Years of conflict in East Africa has seen infrastructure destroyed or fall into disrepair. A solar powered water pumping initiative implemented by the Red Cross will make a huge difference in supplying people in a region of Sudan with safe drinking water.
Drought and violence has taken its toll on water infrastructure in Sudan and with populations continually shifting due to unrest, planning for water supplies is thrown into further disarray.
The International Committee of the Red Cross has strived to assist displaced people by distributing drinking water by road and installing hand pumps at wells. The ICRC is also implementing solar powered pumps to supply water in places such as Akobo, situated in the north-east of Jonglei State in Southern Sudan
Thousands of people streamed into the area in 2009 following clashes between communities – but their refuge was without adequate water and many have been surviving since that time on less than 2 litres of safe drinking water a day.
To help alleviate the water stress, the ICRC has built a series of water yards where a powerful pump extracts well below the surface into elevated tanks. Water is then channelled through pipes to public water distribution points in town.
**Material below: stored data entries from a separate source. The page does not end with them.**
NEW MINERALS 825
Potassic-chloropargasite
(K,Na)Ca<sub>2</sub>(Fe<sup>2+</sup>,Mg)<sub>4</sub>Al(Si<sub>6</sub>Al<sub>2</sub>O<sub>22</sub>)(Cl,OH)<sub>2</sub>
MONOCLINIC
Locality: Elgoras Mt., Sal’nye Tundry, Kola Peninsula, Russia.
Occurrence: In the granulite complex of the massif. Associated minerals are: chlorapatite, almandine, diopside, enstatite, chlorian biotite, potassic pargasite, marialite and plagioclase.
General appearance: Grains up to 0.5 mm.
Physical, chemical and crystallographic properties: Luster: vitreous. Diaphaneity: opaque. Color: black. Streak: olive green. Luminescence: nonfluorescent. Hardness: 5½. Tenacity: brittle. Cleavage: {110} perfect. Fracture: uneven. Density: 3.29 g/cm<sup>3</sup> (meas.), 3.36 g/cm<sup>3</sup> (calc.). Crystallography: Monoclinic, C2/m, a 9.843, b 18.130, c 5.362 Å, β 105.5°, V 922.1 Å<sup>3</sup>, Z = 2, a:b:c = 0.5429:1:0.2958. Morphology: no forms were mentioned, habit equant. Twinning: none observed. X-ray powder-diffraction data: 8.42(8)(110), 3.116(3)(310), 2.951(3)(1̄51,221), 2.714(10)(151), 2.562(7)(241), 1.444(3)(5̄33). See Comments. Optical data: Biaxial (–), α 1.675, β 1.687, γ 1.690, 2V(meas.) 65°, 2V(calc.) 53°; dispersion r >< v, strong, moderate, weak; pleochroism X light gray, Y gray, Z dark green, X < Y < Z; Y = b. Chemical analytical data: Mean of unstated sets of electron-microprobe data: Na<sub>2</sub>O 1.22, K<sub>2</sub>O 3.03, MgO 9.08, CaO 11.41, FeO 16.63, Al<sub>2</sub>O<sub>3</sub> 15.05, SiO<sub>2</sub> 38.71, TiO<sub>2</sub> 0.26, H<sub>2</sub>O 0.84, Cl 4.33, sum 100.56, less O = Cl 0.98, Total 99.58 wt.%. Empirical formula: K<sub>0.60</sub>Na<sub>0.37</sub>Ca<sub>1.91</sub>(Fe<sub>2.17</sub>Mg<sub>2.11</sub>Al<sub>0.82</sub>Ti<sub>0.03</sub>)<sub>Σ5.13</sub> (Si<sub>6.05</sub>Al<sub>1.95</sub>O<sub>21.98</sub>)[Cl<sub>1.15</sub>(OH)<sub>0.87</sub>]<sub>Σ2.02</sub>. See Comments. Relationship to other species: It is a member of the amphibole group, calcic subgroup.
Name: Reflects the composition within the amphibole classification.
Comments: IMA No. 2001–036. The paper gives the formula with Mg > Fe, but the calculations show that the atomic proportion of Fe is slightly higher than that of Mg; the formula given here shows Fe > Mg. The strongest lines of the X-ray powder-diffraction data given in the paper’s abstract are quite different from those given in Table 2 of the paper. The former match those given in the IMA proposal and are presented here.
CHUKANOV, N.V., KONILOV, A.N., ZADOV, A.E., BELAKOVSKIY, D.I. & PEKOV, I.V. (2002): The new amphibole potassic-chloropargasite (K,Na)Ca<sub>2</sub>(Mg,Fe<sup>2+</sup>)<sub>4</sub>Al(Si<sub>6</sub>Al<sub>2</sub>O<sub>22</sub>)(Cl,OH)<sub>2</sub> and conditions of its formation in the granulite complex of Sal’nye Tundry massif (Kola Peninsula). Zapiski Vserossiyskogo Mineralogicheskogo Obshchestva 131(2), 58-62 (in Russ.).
Powering those pumps is energy intensive and usually it would be powered by expensive fossil fuels, but the Red Cross has been building structures to support 420 solar panels. The solar modules are on their way to Akobo from Germany and the ICRC expects the solar pumping project to be completed within the next few months.
The project will increase the supply of safe drinking water from under two litres to 10 litres per day per person and will also provide water to a school, a hospital and several other buildings. Local water authorities will be trained in the use of the solar pumping system, which will require little in the way of ongoing maintenance. The ICRC is also looking to use solar pumping technology in Kenya and elsewhere in Africa.